High-risk HPV infection follows a similar bimodal curve. In unvaccinated populations, infection rates peak in young adulthood at 25 to 40%, drop to a baseline of 5 to 15% during middle age, and then show a smaller second peak of 15 to 20% after age 50. The second wave of infections corresponds to a later peak in precancerous cervical changes around age 61, roughly six years after the second infection spike. This pattern is one reason screening programs are being reconsidered for older women rather than stopping at a fixed age cutoff.

How Bimodality Is Detected

Eyeballing a histogram can suggest bimodality, but visual impressions are unreliable, especially with small samples or noisy data. Several formal tests exist. The Hartigan dip statistic measures whether a distribution has a statistically significant dip between two peaks compared to a uniform distribution. It’s one of the most commonly used tests for bimodality.

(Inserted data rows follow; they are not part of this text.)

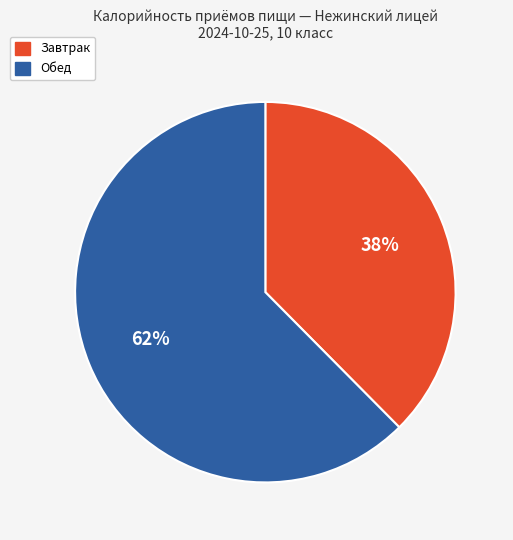

To the nearest percent, what is the average slice percentage?

50%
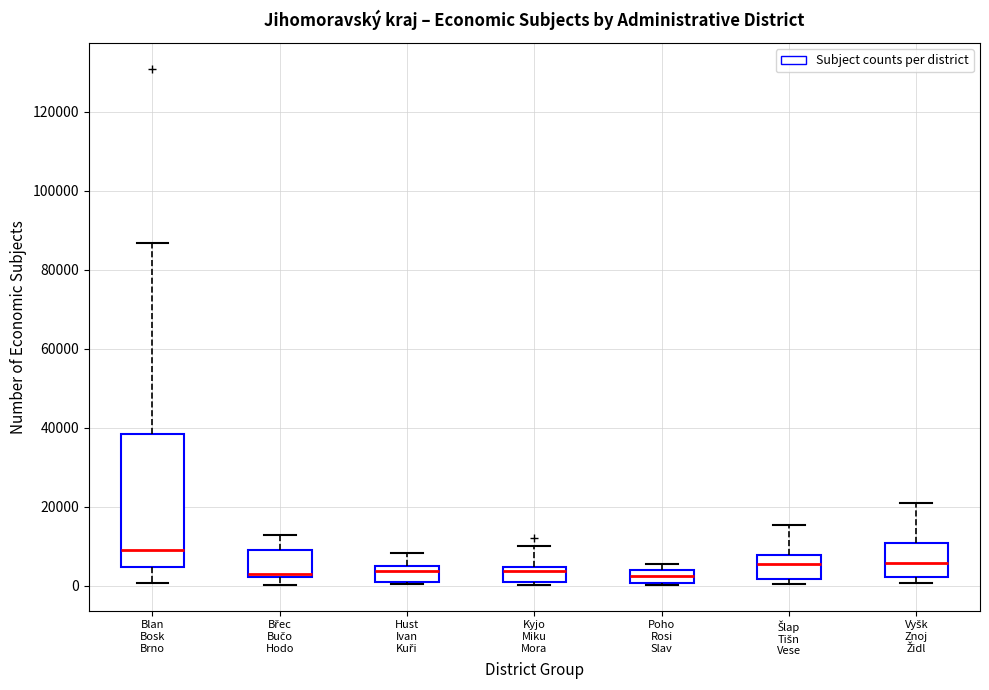

Reading left to right, transcribe this box plot: for each box, give where its median line is, the range the box spans, and where its two whiskers end, as read against the y-axis. The values are not printed on the chart, so give them approximately, as read against the axis.

Blan Bosk Brno: median 10000, box 4000 to 38000, whiskers 0 to 86000
Břec Bučo Hodo: median 2000 (just above the box's lower edge), box 2000 to 10000, whiskers 0 to 12000
Hust Ivan Kuři: median 4000, box 0 to 6000, whiskers 0 to 8000
Kyjo Miku Mora: median 4000 (just below the box's upper edge), box 0 to 4000, whiskers 0 (just below the box's lower edge) to 10000
Poho Rosi Slav: median 2000, box 0 to 4000, whiskers 0 to 6000
Šlap Tišn Vese: median 6000, box 2000 to 8000, whiskers 0 to 16000
Vyšk Znoj Židl: median 6000, box 2000 to 10000, whiskers 0 to 20000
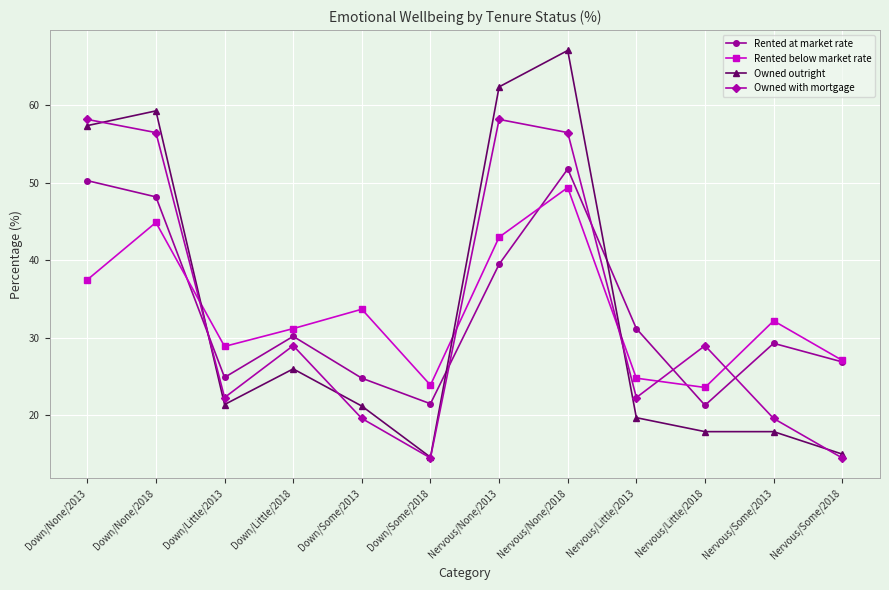

What is the smallest value displayed?

14.5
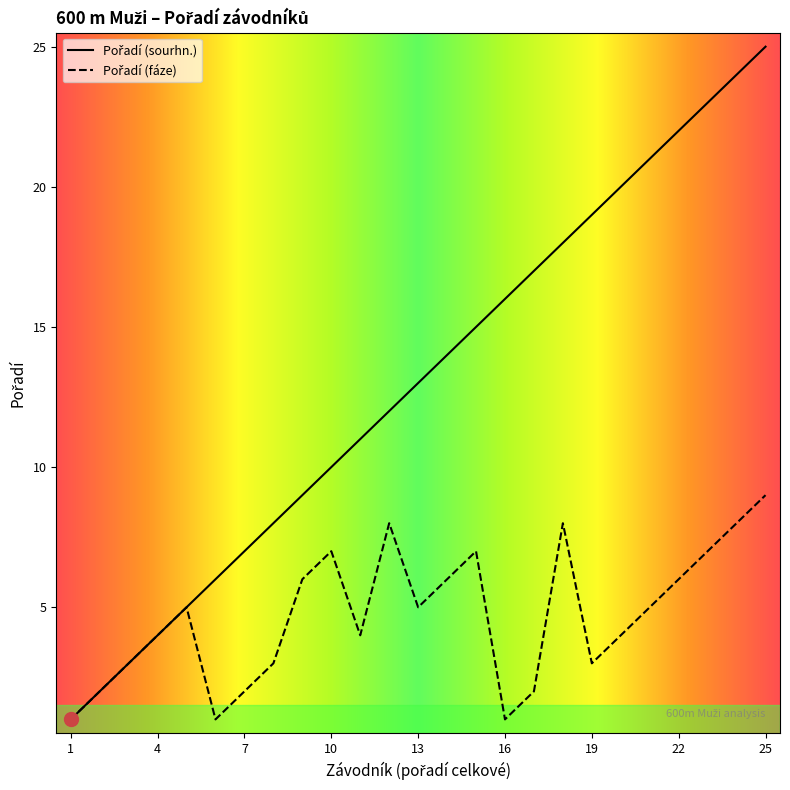

What is the sum of all Pořadí (sourhn.) values?

325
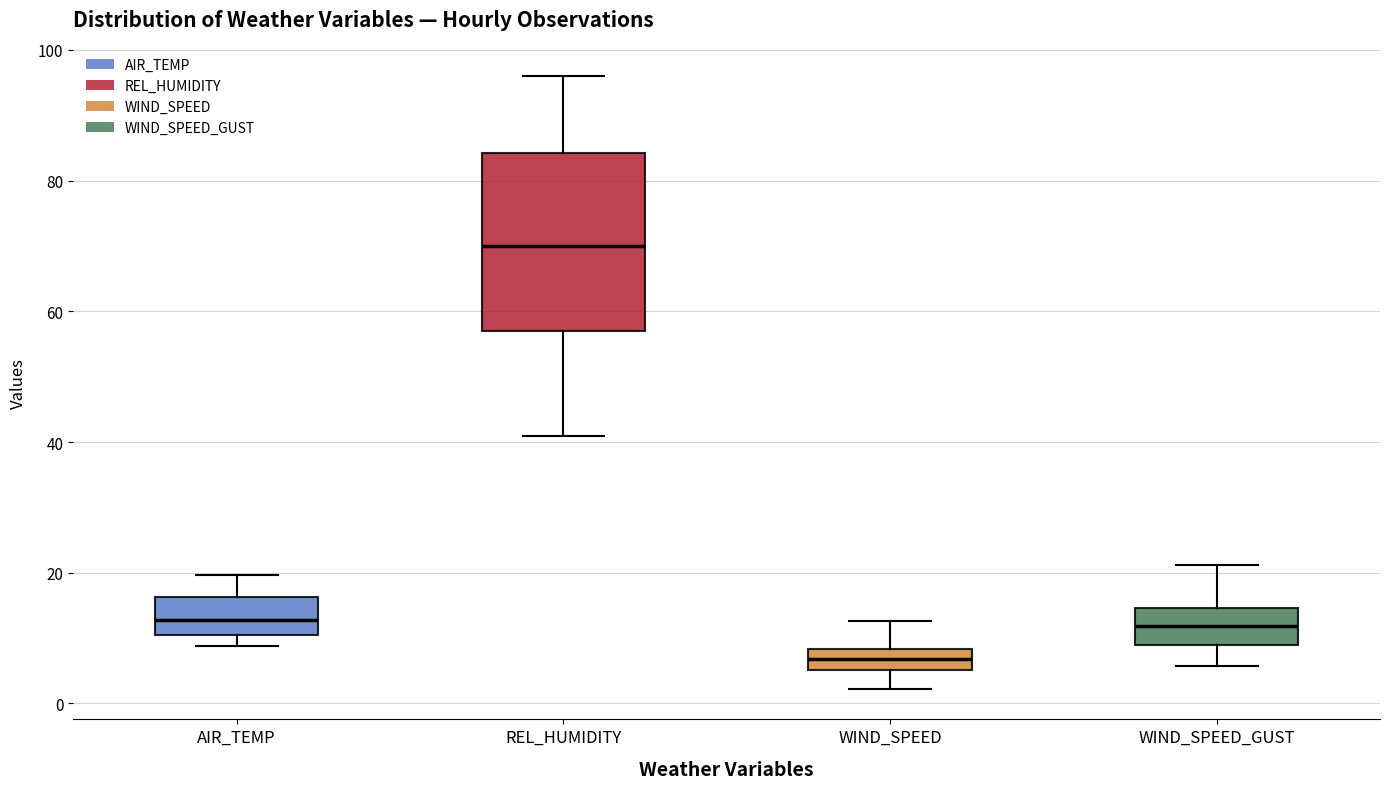

Which box's median line is the highest?

REL_HUMIDITY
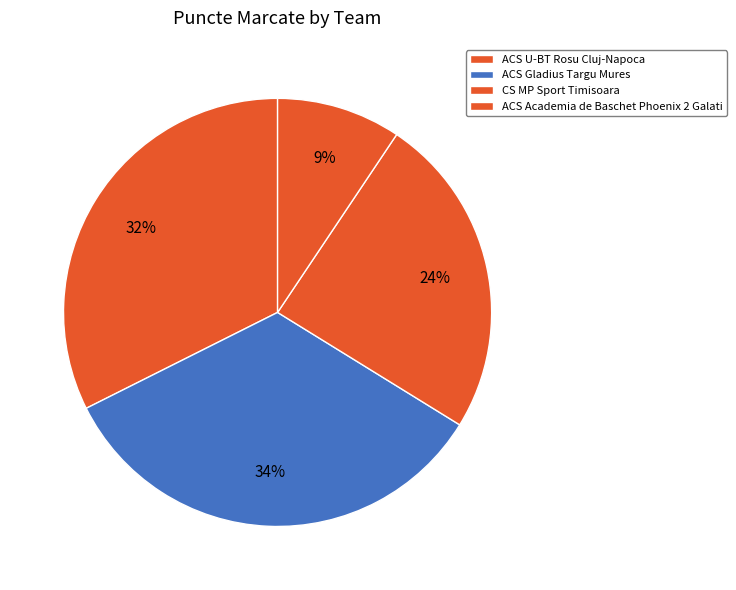

How many slices are in this pie chart?

4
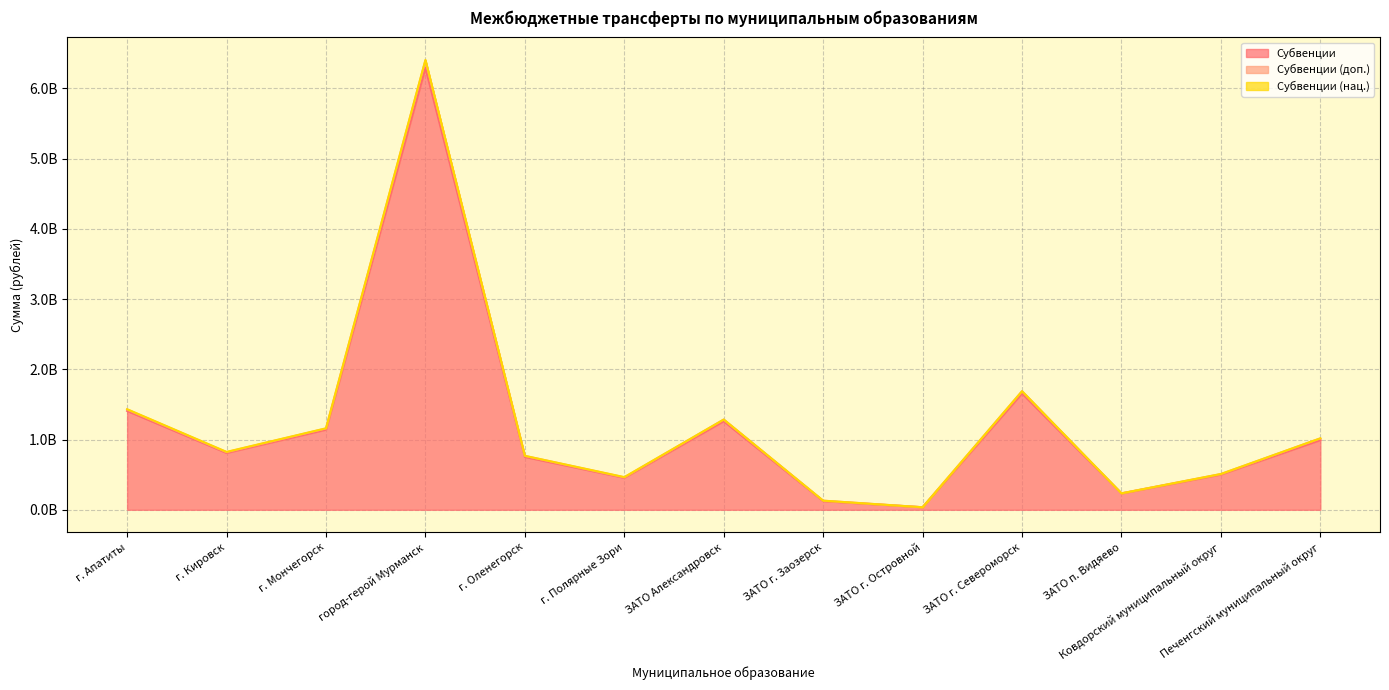

What is the average value of the Субвенции (доп.) series?

1225646815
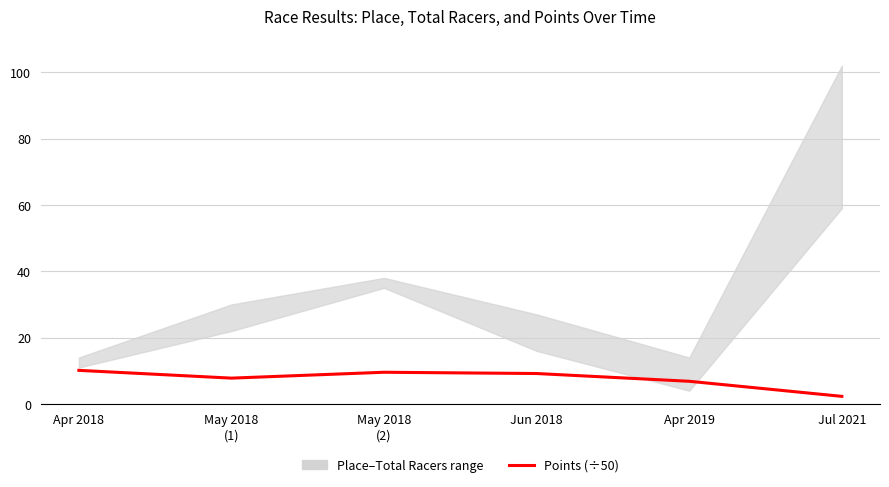

What is the average value?

7.6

Another approach uses Sarle’s bimodality coefficient, which combines two properties of the distribution: its skewness (how lopsided it is) and its kurtosis (how heavy its tails are). The formula produces a single number, and distributions scoring above 0.555 are considered bimodal. Scores below that threshold suggest the data is unimodal. This coefficient is easy to calculate from basic summary statistics, making it a practical first check before running more complex analyses.

Bimodal vs. Multimodal

Bimodal is a specific case of the broader category “multimodal,” which simply means more than one peak. A distribution with three peaks is trimodal; four or more peaks is just called multimodal. The logic is the same in every case: multiple peaks suggest multiple underlying groups or processes. Bimodal distributions get special attention because they’re the most common multimodal pattern and often the easiest to interpret, since two subgroups are simpler to reason about than three or four.

When you encounter a bimodal distribution in your own data, the most productive next step is usually to figure out what variable splits the data into those two groups. Once you identify it (gender, age bracket, treatment status, geographic region), you can analyze each subgroup on its own terms rather than forcing a single summary onto a dataset that clearly contains two different stories.